Collected data:
----

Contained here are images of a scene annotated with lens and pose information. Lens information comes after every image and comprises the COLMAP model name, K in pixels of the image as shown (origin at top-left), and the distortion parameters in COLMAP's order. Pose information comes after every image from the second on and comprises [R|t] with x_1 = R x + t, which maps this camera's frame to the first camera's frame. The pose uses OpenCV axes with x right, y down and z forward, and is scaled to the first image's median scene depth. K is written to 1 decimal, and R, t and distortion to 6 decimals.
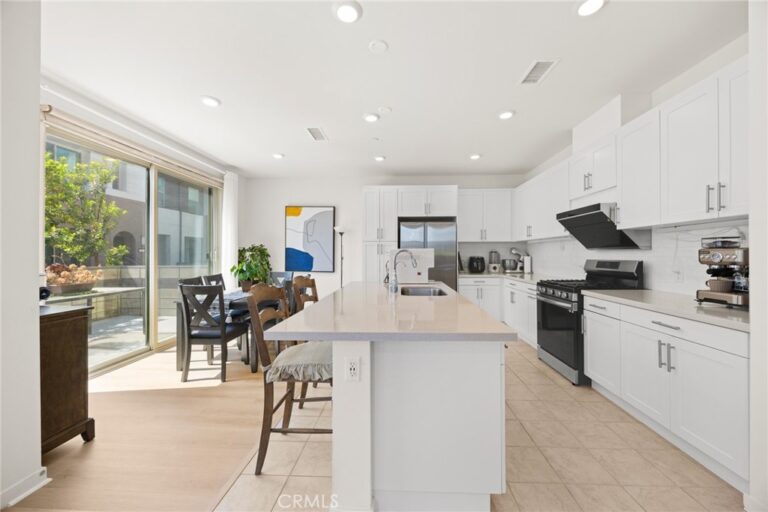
lens RADIAL K [[291.1, 0, 386.4], [0, 291.1, 252.2], [0, 0, 1]] dist [-0.000525, 0.000034]
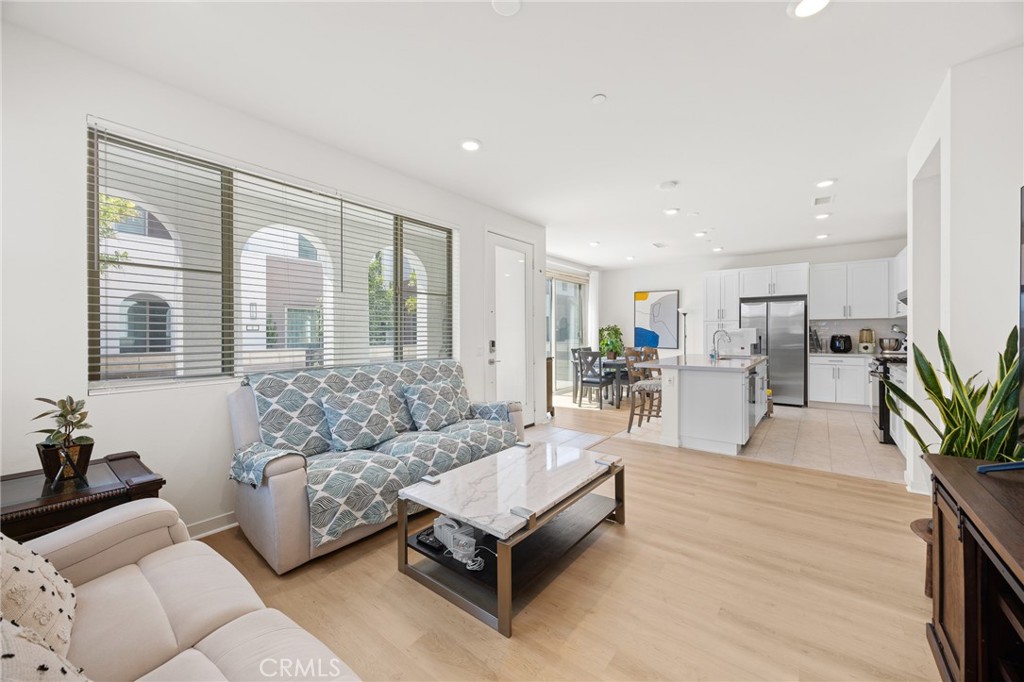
lens RADIAL K [[388.1, 0, 515.2], [0, 388.1, 336.0], [0, 0, 1]] dist [-0.000525, 0.000034]
pose [[0.816919, 0.002855, -0.576745, 0.191779], [0.007319, 0.999856, 0.015317, -0.009229], [0.576706, -0.016734, 0.816780, -0.656091]]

----

Brief: Hand back every line of the material, exactly, without the pictures.

Worked solution:
Contained here are images of a scene annotated with lens and pose information. Lens information comes after every image and comprises the COLMAP model name, K in pixels of the image as shown (origin at top-left), and the distortion parameters in COLMAP's order. Pose information comes after every image from the second on and comprises [R|t] with x_1 = R x + t, which maps this camera's frame to the first camera's frame. The pose uses OpenCV axes with x right, y down and z forward, and is scaled to the first image's median scene depth. K is written to 1 decimal, and R, t and distortion to 6 decimals.
lens RADIAL K [[291.1, 0, 386.4], [0, 291.1, 252.2], [0, 0, 1]] dist [-0.000525, 0.000034]
lens RADIAL K [[388.1, 0, 515.2], [0, 388.1, 336.0], [0, 0, 1]] dist [-0.000525, 0.000034]
pose [[0.816919, 0.002855, -0.576745, 0.191779], [0.007319, 0.999856, 0.015317, -0.009229], [0.576706, -0.016734, 0.816780, -0.656091]]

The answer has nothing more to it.